Air Leakage Control: Air leakage condensation is the second largest cause of premature building enclosure failure with this type of wall construction. It is very important to control air leakage to minimize air leakage condensation durability issues. Using mineral fiber insulation board decreases the risk of air leakage condensation by increasing the temperature of the condensation plane, but condensation is still possible in cold climates as mineral fiber insulation is not an air barrier material. An air barrier is required in this wall system to ensure that through-wall air leakage is eliminated (ideally) or at least minimized.2 An air barrier should be stiff and strong enough to resist wind forces, continuous, durable, and air impermeable. Air control is established at the face of the exterior gypsum board with taped seams that is detailed to serve as both a water control and an air control layer.3

Vapor Control: Wintertime condensation caused by outward vapor drive is controlled in the wall assembly by insulating to the exterior of the exterior gypsum board. The wall assembly manages summertime inward vapor drive through a vented cladding. It can be supplemented by installing a fluid applied vapor retarder on the exterior of the gypsum board. Such layers are typically marketed as fluid applied air barriers. Select one with an appropriate vapor transmission. The recommended vapor transmission of this layer is between 5 and 10 perms. A low perm housewrap installed at this location (on the exterior side of the gypsum board) can also serve this function.4

Drying: Mineral fiber insulation board allows drying to the exterior.  Additionally, the wall also is able to dry to the interior. Poly vapor barriers should be avoided so that inward drying can occur. The minimum level of vapor control on the interior surface is determined by the IRC. In this “flow through assembly”, the prescriptive portion of the IRC relating to vapor control allowing omission of a poly vapor barrier is met by installing sufficient mineral fiber insulation on the exterior. Installing a vapor barrier on both sides of the enclosure will seal any moisture into the stud space, resulting in low drying potential, and possibly resulting in moisture-related durability risks. Ventilation behind vapor impermeable claddings and interior components (e.g. kitchen cabinets) can encourage drying.

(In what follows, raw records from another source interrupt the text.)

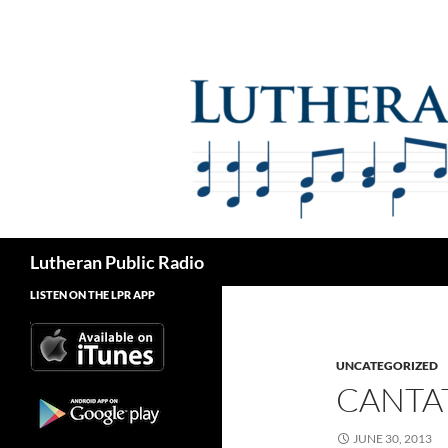
Skip
to
content
Search
Lutheran Public Radio
LISTEN ON THE LPR APP
UNCATEGORIZED
CANTA
JUNE 30, 2013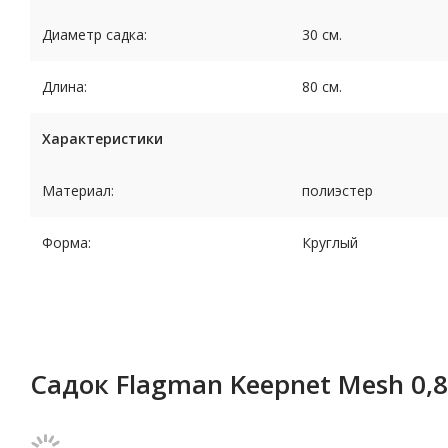
Диаметр садка:
30 см.
Длина:
80 см.
Характеристики
Материал:
полиэстер
Форма:
Круглый
Садок Flagman Keepnet Mesh 0,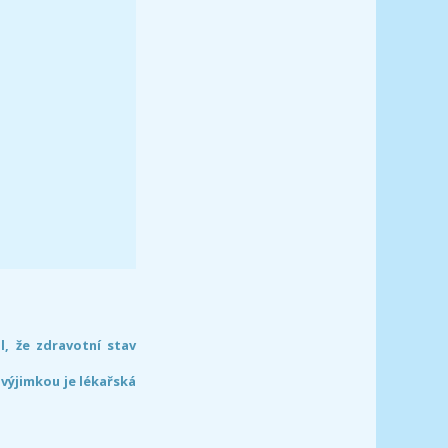
l, že zdravotní stav
 výjimkou je lékařská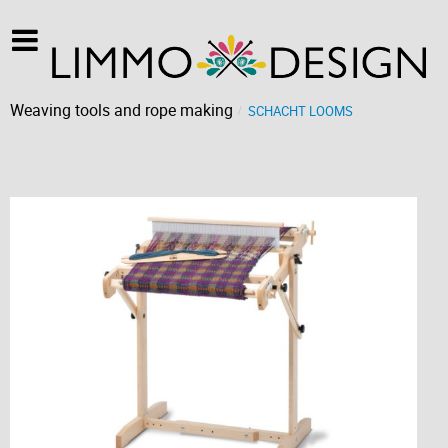
Weaving tools and rope making
SCHACHT LOOMS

Built-in Moisture: Care should be taken to build with dry materials where possible, and allow drying of wet materials before close in.

Durability Summary: The primary durability risks associated with these wall assemblies involve moisture damage related to rain water penetration and air leakage condensation. Both air and water control are established at the face of exterior gypsum board with taped teams.

Buildability

Exterior insulation up to 11/2” requires minimal changes to standard enclosure construction practices. Exterior insulation in excess of 11/2” requires changes to window and wall construction and detailing which requires training and monitoring during the initial implementation.

Cladding can be easily attached to the studs through 1” of exterior insulation. Thicker levels of insulation (>2”) require strapping or furring strips anchored to the framing with long fasteners. Some cladding manufacturers allow their cladding to be fastened to the strapping directly.

Cost

Cost of mineral fiber insulation increases with its thickness. Also, with insulation board thicknesses over 11/2”, furring strips would be required for cladding attachment which add to the cost. But there are measurable cost benefits of saving energy, as well as improvements to comfort, which is difficult to quantify.

Material Use

With mineral fiber insulation board thicknesses over 11/2”, furring strips would be required for cladding attachment.

Summary

This is highly insulated non-combustible wall system that will work in extreme climates as part of a high-R enclosure.


References

  1. Lstiburek, J. W. (2006). Water Management Guide.
  2. Lstiburek, J. (2008, 08 20). BSD-104: Understanding Air Barriers.
  3. Straube, J. (2009, 04 22). BSD-014 Air Flow Control in Buildings.
  4. Lstiburek, J. (2008, 10 17). BSD-106 Understanding Vapor Barriers.